We simply want to ensure that British overseas territories, many of which constitute the leading tax havens in the world, have registers of beneficial ownership that are public and open for anyone to interrogate: businesses, individuals, the press or civil society. I for one have had enough of the endless rhetoric proclaiming that Britain is leading the global fight against corruption and money laundering. The reality has to start to match that rhetoric, because at present it does not. By failing to insist that our overseas territories have public registers of beneficial ownership, we are complicit in facilitating the very corruption that we claim to want to eradicate.
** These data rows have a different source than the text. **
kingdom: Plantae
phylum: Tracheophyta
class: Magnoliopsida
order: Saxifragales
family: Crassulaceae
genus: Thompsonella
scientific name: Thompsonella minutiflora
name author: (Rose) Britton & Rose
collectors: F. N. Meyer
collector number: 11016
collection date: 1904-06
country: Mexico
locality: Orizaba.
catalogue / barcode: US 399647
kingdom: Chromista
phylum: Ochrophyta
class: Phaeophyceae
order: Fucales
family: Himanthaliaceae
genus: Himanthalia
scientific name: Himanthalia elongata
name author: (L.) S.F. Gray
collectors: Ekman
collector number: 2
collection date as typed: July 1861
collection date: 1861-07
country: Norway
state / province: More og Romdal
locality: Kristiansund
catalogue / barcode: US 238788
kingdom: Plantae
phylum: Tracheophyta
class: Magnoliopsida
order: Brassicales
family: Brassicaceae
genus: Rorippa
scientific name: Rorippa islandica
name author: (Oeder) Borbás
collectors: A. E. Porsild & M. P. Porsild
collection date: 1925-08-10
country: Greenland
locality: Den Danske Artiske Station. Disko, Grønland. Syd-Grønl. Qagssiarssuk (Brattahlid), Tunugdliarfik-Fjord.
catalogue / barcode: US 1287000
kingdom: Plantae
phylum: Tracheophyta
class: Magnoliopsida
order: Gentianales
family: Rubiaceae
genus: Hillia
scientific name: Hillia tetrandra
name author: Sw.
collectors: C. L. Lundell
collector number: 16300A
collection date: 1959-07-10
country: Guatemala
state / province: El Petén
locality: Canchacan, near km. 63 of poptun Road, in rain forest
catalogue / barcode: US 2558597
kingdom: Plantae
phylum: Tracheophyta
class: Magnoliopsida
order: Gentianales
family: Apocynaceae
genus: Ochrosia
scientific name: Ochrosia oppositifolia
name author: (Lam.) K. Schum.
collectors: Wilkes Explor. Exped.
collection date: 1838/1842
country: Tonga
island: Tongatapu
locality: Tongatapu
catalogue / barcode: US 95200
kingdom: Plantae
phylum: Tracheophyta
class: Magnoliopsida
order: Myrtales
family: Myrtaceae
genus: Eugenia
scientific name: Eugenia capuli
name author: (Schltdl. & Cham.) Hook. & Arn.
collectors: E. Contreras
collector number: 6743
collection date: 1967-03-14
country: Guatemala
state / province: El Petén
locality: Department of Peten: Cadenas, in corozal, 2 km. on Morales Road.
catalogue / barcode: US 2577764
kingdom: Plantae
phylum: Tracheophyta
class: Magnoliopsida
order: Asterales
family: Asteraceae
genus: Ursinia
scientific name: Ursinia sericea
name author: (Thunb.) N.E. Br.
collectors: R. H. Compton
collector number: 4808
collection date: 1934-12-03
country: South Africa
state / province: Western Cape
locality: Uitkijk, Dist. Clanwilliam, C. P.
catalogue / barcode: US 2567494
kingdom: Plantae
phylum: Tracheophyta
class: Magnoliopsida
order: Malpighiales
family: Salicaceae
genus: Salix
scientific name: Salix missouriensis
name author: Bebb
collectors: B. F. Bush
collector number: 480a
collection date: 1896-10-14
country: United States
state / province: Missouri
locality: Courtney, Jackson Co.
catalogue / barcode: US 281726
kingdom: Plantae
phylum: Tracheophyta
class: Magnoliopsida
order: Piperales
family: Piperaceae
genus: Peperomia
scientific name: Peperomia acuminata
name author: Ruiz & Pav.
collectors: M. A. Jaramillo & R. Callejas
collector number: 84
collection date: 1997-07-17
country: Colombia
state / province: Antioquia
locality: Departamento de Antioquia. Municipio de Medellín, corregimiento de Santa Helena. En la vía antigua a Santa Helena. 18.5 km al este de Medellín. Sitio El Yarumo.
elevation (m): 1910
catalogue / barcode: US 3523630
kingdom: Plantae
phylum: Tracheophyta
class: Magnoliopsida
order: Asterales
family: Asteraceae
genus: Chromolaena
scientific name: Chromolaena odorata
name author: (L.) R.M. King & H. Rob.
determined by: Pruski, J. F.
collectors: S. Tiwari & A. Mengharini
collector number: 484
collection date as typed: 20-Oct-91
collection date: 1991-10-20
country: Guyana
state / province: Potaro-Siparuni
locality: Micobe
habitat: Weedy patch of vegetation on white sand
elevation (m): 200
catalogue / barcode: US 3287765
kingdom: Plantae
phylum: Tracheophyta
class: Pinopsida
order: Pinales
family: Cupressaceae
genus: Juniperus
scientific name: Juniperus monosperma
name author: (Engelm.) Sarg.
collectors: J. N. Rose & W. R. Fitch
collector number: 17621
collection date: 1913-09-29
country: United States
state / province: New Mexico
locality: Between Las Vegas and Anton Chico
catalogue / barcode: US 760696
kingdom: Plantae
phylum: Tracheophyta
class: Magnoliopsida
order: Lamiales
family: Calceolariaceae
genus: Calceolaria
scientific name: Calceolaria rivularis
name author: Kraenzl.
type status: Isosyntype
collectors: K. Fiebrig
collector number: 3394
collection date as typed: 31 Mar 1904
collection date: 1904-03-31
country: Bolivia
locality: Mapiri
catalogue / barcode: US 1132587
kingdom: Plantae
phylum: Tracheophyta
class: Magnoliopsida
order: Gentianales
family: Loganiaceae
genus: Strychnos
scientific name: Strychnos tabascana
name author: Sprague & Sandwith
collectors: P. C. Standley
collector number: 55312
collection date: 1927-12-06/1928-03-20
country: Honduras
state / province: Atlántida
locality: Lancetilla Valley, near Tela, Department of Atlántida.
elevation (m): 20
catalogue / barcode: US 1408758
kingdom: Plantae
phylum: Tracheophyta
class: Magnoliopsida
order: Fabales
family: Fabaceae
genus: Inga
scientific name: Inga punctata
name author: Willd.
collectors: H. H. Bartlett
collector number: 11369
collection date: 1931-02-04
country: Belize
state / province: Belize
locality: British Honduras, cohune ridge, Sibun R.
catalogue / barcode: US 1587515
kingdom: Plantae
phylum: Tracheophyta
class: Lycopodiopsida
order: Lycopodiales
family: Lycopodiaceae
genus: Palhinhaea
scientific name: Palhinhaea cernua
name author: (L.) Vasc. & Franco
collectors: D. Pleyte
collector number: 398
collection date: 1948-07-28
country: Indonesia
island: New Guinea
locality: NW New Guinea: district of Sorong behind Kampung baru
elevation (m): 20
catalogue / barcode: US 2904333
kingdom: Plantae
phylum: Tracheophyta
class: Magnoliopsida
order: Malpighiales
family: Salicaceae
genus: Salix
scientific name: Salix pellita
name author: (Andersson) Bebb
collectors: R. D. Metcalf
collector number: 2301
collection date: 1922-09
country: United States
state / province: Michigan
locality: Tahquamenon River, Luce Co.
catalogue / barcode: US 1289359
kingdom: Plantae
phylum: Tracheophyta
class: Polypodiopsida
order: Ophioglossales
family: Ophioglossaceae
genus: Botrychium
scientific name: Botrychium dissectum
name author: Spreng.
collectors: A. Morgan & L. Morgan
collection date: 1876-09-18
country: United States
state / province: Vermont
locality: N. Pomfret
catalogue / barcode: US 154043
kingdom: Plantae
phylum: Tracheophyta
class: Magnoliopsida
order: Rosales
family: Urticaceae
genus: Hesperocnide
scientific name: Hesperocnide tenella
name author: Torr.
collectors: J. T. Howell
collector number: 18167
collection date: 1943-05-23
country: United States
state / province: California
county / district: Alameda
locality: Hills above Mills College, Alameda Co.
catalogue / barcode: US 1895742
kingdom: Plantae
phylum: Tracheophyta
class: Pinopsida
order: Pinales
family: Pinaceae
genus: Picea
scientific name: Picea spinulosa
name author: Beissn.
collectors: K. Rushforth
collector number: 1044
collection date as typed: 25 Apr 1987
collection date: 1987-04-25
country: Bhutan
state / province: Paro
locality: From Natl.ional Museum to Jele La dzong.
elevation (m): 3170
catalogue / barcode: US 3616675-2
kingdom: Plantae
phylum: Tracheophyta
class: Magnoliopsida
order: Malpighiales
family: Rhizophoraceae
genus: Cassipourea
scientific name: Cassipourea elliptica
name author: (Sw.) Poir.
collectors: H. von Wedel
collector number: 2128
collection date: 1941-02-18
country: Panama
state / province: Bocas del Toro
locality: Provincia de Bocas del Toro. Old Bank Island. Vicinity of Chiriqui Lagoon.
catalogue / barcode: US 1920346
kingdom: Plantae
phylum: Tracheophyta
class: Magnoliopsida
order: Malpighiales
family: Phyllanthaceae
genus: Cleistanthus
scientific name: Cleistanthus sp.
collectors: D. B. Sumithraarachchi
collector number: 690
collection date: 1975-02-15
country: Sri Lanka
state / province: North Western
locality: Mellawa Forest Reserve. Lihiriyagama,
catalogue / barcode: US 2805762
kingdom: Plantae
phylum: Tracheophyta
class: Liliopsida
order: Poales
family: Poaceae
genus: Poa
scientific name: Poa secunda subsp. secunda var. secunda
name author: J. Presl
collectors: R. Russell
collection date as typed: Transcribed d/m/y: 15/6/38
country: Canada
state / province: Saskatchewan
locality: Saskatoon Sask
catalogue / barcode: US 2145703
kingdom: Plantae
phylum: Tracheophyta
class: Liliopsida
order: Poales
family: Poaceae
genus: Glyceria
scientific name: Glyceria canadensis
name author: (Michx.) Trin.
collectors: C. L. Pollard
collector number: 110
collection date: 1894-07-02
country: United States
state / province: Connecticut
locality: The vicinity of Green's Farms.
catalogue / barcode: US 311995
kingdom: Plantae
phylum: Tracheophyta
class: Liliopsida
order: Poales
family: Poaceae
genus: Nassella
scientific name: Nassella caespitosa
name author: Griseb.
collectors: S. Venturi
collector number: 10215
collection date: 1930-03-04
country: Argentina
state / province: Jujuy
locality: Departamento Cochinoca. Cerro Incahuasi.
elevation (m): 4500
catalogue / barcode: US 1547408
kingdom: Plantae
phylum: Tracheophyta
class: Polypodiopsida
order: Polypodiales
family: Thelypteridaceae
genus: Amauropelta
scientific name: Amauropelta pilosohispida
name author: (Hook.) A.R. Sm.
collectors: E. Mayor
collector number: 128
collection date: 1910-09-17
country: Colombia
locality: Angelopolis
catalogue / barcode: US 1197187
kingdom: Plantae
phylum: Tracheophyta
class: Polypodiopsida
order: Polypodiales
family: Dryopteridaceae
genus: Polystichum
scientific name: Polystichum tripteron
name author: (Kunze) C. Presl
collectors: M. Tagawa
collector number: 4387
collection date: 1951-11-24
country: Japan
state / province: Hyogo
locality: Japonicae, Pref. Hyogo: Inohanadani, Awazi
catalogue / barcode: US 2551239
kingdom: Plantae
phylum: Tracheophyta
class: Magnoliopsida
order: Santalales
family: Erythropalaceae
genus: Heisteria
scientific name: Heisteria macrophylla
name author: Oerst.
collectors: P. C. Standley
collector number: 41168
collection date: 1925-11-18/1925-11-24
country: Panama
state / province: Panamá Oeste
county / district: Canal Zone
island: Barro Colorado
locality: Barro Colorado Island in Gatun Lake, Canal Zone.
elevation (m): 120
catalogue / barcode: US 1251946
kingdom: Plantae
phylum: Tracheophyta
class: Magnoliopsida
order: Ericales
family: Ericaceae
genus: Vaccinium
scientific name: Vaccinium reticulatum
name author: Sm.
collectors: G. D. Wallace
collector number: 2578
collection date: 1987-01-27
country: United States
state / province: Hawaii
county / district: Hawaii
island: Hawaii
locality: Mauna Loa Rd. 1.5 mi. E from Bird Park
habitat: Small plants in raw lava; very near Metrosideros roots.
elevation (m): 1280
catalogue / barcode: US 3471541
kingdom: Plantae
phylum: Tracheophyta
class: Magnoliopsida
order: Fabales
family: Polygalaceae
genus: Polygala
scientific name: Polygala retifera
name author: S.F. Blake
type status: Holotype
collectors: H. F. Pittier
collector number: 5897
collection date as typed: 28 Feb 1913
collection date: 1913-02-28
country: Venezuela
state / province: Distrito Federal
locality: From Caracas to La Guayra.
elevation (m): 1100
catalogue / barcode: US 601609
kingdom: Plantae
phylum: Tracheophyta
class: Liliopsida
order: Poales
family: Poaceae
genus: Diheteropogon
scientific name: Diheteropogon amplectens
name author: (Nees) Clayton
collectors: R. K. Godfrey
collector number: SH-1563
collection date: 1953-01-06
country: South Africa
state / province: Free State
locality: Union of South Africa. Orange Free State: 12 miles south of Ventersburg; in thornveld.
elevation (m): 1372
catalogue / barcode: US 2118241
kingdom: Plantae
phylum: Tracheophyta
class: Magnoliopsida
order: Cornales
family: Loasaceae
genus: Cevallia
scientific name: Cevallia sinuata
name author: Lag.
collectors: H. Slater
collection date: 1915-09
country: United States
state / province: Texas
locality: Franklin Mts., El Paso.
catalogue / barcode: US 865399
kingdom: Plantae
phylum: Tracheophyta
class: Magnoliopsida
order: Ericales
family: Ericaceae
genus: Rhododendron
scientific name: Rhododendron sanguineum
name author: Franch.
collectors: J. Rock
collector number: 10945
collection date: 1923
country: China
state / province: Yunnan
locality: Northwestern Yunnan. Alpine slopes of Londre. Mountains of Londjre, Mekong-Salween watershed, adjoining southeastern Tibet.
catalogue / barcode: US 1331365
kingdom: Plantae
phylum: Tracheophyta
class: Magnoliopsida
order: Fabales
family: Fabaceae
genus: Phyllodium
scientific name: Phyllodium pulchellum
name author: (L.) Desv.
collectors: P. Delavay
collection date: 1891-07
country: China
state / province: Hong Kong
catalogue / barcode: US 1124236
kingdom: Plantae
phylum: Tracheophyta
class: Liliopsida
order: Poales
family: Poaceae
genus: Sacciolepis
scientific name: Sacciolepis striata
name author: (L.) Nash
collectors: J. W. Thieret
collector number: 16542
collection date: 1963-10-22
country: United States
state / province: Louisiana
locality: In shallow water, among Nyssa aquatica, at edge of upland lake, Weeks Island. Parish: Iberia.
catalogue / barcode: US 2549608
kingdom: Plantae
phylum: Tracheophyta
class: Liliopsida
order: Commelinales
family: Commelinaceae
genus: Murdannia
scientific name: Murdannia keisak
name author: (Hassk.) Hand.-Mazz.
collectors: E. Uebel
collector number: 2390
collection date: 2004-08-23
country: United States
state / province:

Our overseas territories play a central role in the scourge that is corruption, tax evasion and money laundering. Of the 200,000 companies exposed in the Panama papers, more than half were registered in the British Virgin Islands, a UK overseas territory. More than half the offices of the law firm Appleby that were exposed in the Paradise papers are located in UK-controlled tax havens, and 90% of the world’s top 200 global companies have a presence in a UK tax haven. A World Bank review of corruption cases over a 30-year period found that our tiny overseas territories came second only to the vast United States of America among jurisdictions that provide anonymous shell entities for those involved in international corruption.
We all know that the effect of this financial crime is immense, and that the impact on the poorest in the world is particularly pernicious. We in the UK lose money that we desperately need for our schools and hospitals, but developing countries are even more adversely affected. The United Nations Conference on Trade and Development has estimated that developing countries lose at least $100 billion a year as a result of tax havens,
and the OECD has estimated that they are costing those countries up to three times as much as the total global aid budget. What happens in our tax havens really matters. Persistent collusion by the UK in enabling them to endure, because of the Government’s failure to clamp down on the secrecy that pervades our British tax havens, is inexcusable.